BEGIN Extracted information

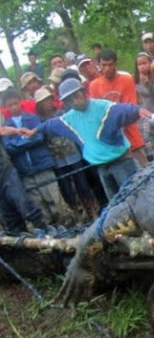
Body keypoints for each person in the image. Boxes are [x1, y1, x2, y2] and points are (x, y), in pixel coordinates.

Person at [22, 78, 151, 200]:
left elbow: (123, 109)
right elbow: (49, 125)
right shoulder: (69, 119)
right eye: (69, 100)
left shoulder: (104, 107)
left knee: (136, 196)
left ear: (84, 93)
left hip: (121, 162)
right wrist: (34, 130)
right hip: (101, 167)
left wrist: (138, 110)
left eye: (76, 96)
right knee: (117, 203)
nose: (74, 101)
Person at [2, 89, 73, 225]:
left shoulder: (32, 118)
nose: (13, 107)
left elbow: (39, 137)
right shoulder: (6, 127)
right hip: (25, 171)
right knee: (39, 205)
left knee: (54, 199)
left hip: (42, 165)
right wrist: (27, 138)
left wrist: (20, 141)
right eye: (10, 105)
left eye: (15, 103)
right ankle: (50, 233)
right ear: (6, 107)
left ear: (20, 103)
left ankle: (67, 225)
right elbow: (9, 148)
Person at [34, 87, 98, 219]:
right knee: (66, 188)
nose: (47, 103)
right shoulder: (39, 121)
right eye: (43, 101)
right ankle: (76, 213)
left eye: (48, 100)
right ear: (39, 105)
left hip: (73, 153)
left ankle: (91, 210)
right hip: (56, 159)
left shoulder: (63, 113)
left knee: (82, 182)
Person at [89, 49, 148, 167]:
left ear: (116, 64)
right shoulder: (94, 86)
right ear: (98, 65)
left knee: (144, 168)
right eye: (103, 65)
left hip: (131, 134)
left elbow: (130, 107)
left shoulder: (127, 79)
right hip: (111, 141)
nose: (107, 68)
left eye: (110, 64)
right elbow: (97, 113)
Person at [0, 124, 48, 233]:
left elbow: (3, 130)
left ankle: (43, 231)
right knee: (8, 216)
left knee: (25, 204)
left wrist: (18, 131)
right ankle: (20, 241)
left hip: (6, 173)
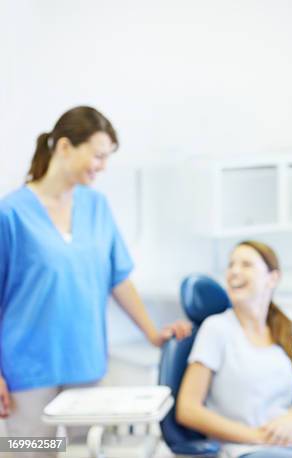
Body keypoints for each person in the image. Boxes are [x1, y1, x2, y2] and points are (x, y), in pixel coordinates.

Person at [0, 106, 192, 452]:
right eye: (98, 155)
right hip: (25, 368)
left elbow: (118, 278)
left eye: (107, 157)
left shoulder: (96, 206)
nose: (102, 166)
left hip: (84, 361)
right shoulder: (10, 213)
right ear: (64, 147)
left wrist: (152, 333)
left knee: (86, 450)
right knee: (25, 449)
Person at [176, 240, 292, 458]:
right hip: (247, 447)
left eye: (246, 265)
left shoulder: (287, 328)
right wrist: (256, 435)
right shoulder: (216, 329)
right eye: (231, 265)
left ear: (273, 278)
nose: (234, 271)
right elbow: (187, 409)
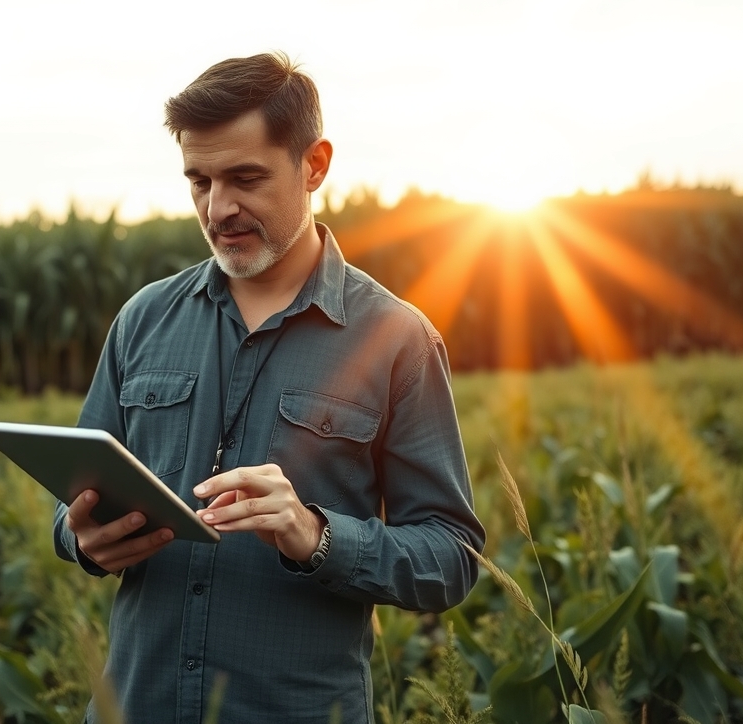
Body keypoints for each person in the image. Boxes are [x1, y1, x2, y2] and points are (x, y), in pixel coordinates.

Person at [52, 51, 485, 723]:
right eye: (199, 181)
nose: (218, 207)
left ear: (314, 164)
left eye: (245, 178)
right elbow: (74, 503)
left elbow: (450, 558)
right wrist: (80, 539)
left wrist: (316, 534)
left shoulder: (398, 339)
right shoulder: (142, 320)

END Extracted information

Activity:
Output the entries verbatim but drop the images.

Expected answer:
Body keypoints for each person in the image. Boxes are [x1, y1, x2, y2] and points are (x, y), in pixel coordinates.

Person at [22, 78, 151, 200]:
left elbow: (123, 109)
right elbow: (49, 125)
right shoulder: (69, 119)
right eye: (69, 100)
left shoulder: (104, 107)
left knee: (136, 196)
left ear: (84, 93)
left hip: (121, 162)
right wrist: (34, 130)
right hip: (101, 167)
left wrist: (138, 110)
left eye: (76, 96)
right knee: (117, 203)
nose: (74, 101)
Person at [2, 89, 73, 225]:
left shoulder: (32, 118)
nose: (13, 107)
left elbow: (39, 137)
right shoulder: (6, 127)
right hip: (25, 171)
right knee: (39, 205)
left knee: (54, 199)
left hip: (42, 165)
right wrist: (27, 138)
left wrist: (20, 141)
right eye: (10, 105)
left eye: (15, 103)
right ankle: (50, 233)
right ear: (6, 107)
left ear: (20, 103)
left ankle: (67, 225)
right elbow: (9, 148)
Person at [34, 87, 98, 219]:
right knee: (66, 188)
nose: (47, 103)
right shoulder: (39, 121)
right eye: (43, 101)
right ankle: (76, 213)
left eye: (48, 100)
right ear: (39, 105)
left hip: (73, 153)
left ankle: (91, 210)
right hip: (56, 159)
left shoulder: (63, 113)
left knee: (82, 182)
Person at [89, 49, 148, 167]:
left ear: (116, 64)
right shoulder: (94, 86)
right ear: (98, 65)
left knee: (144, 168)
right eye: (103, 65)
left hip: (131, 134)
left elbow: (130, 107)
left shoulder: (127, 79)
right hip: (111, 141)
nose: (107, 68)
left eye: (110, 64)
right elbow: (97, 113)
Person at [0, 124, 48, 233]:
left elbow: (3, 130)
left ankle: (43, 231)
right knee: (8, 216)
left knee: (25, 204)
left wrist: (18, 131)
right ankle: (20, 241)
left hip: (6, 173)
Body keypoints for each person in the image. Boxes are [x1, y1, x2, y2] and points are (x, y), in pixel coordinates.

Person at [0, 106, 192, 452]:
right eye: (98, 155)
right hip: (25, 368)
left elbow: (118, 278)
left eye: (107, 157)
left shoulder: (96, 206)
nose: (102, 166)
left hip: (84, 361)
right shoulder: (10, 213)
right ear: (64, 147)
left wrist: (152, 333)
left knee: (86, 450)
right knee: (25, 449)
Person at [176, 240, 292, 458]:
right hip: (247, 447)
left eye: (246, 265)
left shoulder: (287, 328)
right wrist: (256, 435)
right shoulder: (216, 329)
right eye: (231, 265)
left ear: (273, 278)
nose: (234, 271)
right elbow: (187, 409)
Body keypoints for each person in the image. Boxes are [x1, y1, x2, y2] and points are (x, y), in pixel coordinates.

Person at [52, 51, 485, 723]:
right eye: (199, 181)
nose: (218, 207)
left ear: (314, 164)
left eye: (245, 178)
right elbow: (74, 503)
left elbow: (450, 558)
right wrist: (80, 539)
left wrist: (316, 534)
left shoulder: (398, 339)
right shoulder: (142, 320)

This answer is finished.